§ **Records provided**
++++++++++
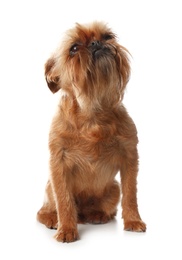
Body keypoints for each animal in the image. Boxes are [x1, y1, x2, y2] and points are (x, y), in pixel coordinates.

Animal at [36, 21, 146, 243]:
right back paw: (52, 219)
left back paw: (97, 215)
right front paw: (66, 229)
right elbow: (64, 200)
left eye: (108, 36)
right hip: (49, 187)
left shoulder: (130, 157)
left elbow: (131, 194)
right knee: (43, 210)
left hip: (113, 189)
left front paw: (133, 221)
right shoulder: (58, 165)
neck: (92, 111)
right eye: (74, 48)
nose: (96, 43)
++++++++++
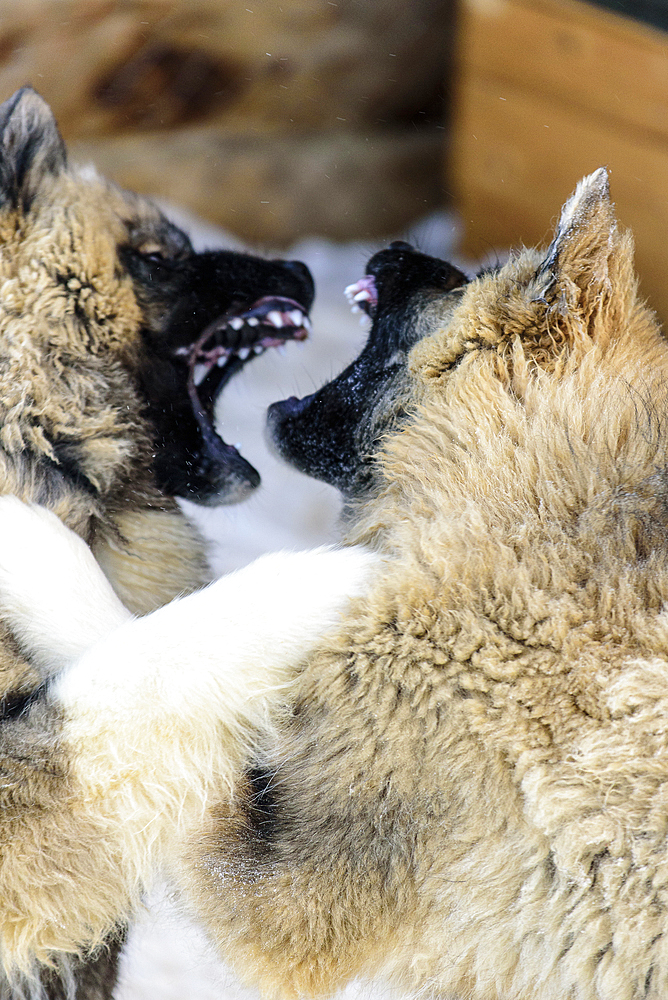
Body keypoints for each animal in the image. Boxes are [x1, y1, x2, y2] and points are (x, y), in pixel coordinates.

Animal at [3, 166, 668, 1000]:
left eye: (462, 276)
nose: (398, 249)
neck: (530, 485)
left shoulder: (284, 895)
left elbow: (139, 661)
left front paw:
++++++++++
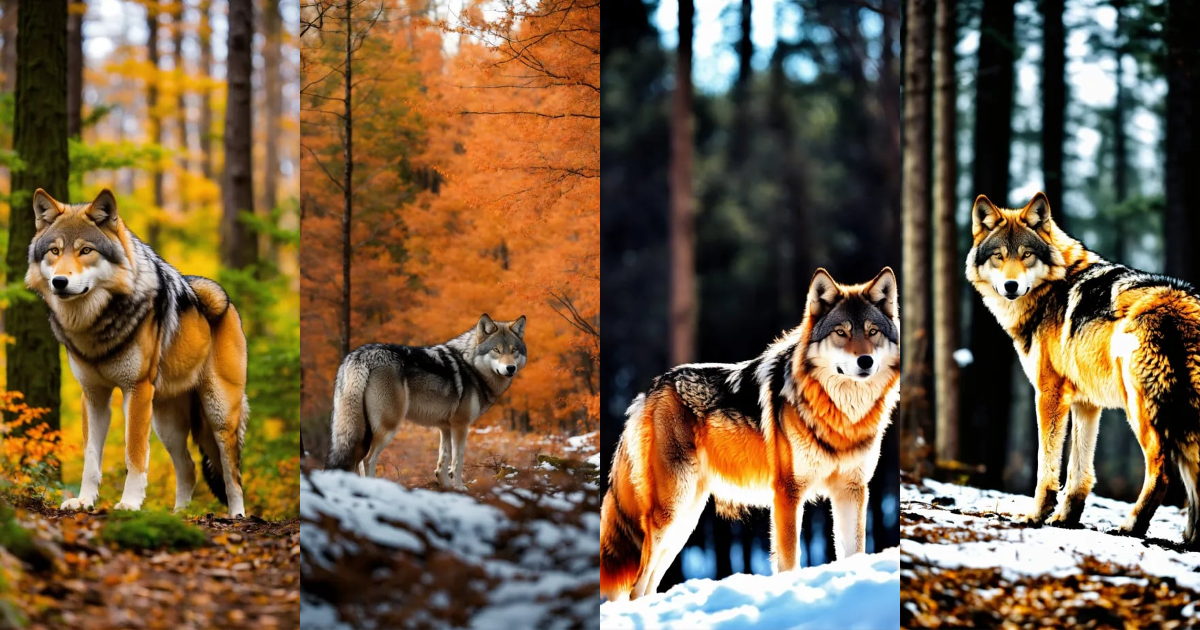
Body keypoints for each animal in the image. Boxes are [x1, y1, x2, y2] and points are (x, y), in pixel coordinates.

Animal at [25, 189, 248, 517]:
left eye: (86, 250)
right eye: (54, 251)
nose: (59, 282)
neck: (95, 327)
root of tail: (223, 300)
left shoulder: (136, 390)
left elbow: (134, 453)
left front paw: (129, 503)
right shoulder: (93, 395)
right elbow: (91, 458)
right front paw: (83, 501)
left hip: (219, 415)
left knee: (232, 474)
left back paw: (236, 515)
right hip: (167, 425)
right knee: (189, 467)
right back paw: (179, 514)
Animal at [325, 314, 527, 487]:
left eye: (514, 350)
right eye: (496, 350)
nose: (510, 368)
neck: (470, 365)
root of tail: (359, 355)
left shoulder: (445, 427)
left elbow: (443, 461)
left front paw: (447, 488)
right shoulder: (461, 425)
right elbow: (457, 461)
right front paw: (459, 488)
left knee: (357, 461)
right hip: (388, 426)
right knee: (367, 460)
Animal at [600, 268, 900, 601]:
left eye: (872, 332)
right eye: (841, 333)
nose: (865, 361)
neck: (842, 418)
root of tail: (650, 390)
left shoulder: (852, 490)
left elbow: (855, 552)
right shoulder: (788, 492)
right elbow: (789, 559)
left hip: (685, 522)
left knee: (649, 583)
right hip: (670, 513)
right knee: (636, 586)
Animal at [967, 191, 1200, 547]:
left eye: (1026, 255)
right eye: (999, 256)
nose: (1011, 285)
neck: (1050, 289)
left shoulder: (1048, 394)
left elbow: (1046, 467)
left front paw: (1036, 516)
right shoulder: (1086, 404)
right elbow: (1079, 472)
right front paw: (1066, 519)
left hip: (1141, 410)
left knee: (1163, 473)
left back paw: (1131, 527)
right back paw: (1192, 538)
++++++++++
§ **Problem statement**
Select every line of the records holding the string "front".

§ **Solution to the exercise**
right front paw: (66, 229)
left front paw: (133, 221)
left front paw:
left front paw: (129, 503)
right front paw: (83, 501)
left front paw: (447, 488)
right front paw: (459, 488)
left front paw: (1036, 516)
right front paw: (1066, 519)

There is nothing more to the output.